It’s a rule as old as political spin doctoring itself: “When the spokesman needs a spokesman, it’s time to move on.”
The quote was a direct one from Prime Minister David Cameron’s communications director, a former editor of Britain’s News of the World newspaper, as he resigned Friday amid mounting pressure arising from the tabloid weekly’s hacking of telephone calls during his time at the helm.
Andy Coulson’s decision to wave goodbye to Downing Street came as little surprise to many in the British media. British police and prosecutors announced a fresh review of the controversy a week ago, and individuals such as the actor Sienna Miller have filed lawsuits over alleged hacking of their phones by journalists.
Mr. Coulson stepped down from the editor’s chair four years ago following a furor over the hacking of phones owned by such public figures as Royal princes to Hollywood stars.
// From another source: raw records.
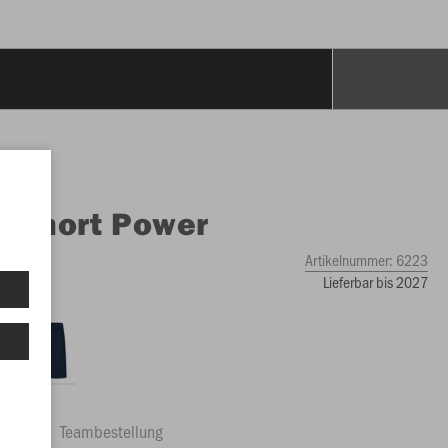
O
Short Power
Artikelnummer:
6223
Lieferbar bis 2027
ftrag
Teambestellung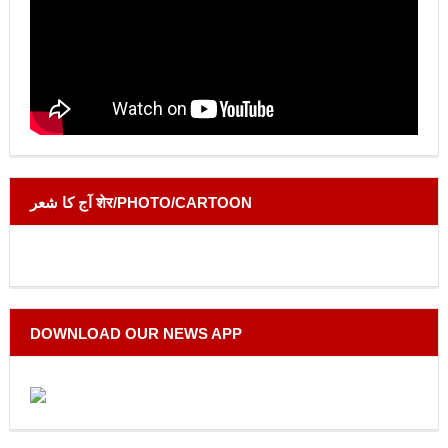
آج کا شعر शेर/PHOTO/CARTOON
DOWNLOAD OUR NEWS APP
Coulson’s departure, however, doesn’t just open the prime minister’s judgment to unprecedented criticism, it deprives him of a confidante who, in contrast to the privileged backgrounds of many in Mr. Cameron's inner circle, was regarded as a barometer of middle class opinion.
“You are looking at a Conservative leadership which, socially speaking, is from a fairly narrow – some would say almost exclusive – background,” says Time Bale, a professor of politics at the University of Sussex, of why Coulson is so often described as "crucial" to Cameron’s premiership.
From an early childhood spent in a public housing development in Essex, Coulson scaled the heights of Rupert Murdoch’s British tabloid media empire before overseeing an often-controversial reign at the News of the World. He later masterminded the Conservative Party’s media strategy in last year’s general election.
“The fact that they can rely on someone who was more in touch with Middle England, if you want to call it that, and parts of England that the Conservative Party found it difficult to reach, was quite important to them,” added Dr. Bale.
He also credits Coulson with being "an excellent media operator," citing his role in the salvaging of Conservative’s fortunes in the middle of 2007 when their hopes of winning government appeared to be slipping away as Gordon Brown enjoyed a bounce in popularity shortly after becoming prime minister.
Of course, not everyone agrees.
Alastair Campbell, Tony Blair’s former communications chief whose own tabloid background has often led him to be compared to Coulson, used Twitter to decry: "Dreadful news management by Cameron's team."
Iraq war inquiry
But Mr. Campbell may not be recognizing another cliché of spin-doctoring: today was “a good day to bury bad news." Coulson's resignation came as Mr. Blair, the former Labour Prime Minister, made his second, headline-grabbing appearance at Britain’s inquiry into the Iraq war.
Some speculate that the Blair appearance was exactly why Coulson announced his resignation.
Speaking Friday, Cameron said: “I am very sorry that Andy Coulson has decided to resign as my director of communications although I understand that the continuing pressures on him and his family mean that he feels compelled to do so.
"Andy has told me that the focus on him was impeding his ability to do his job and was starting to prove a distraction for the government," Cameron said.
Phone hacking controversy
But the distraction may not be over yet, particularly if Coulson continues to be haunted by the events leading up to 2007, when a News of the World reporter and an investigator the paper had hired both pleaded guilty to illegally intercepting the telephone messages of chief aides to Prince William and Prince Harry.
At the time, Coulson claimed it was an isolated incident and that he had known nothing about the phone hacking.
However, amid reports that further disaffected News of the World journalists could go public with new revelations, as well as renewed police interest in the hacking scandal, Coulson’s replacement at No. 10 could yet have his work cut out answering questions about why the Conservative Party decided on such a risky hiring.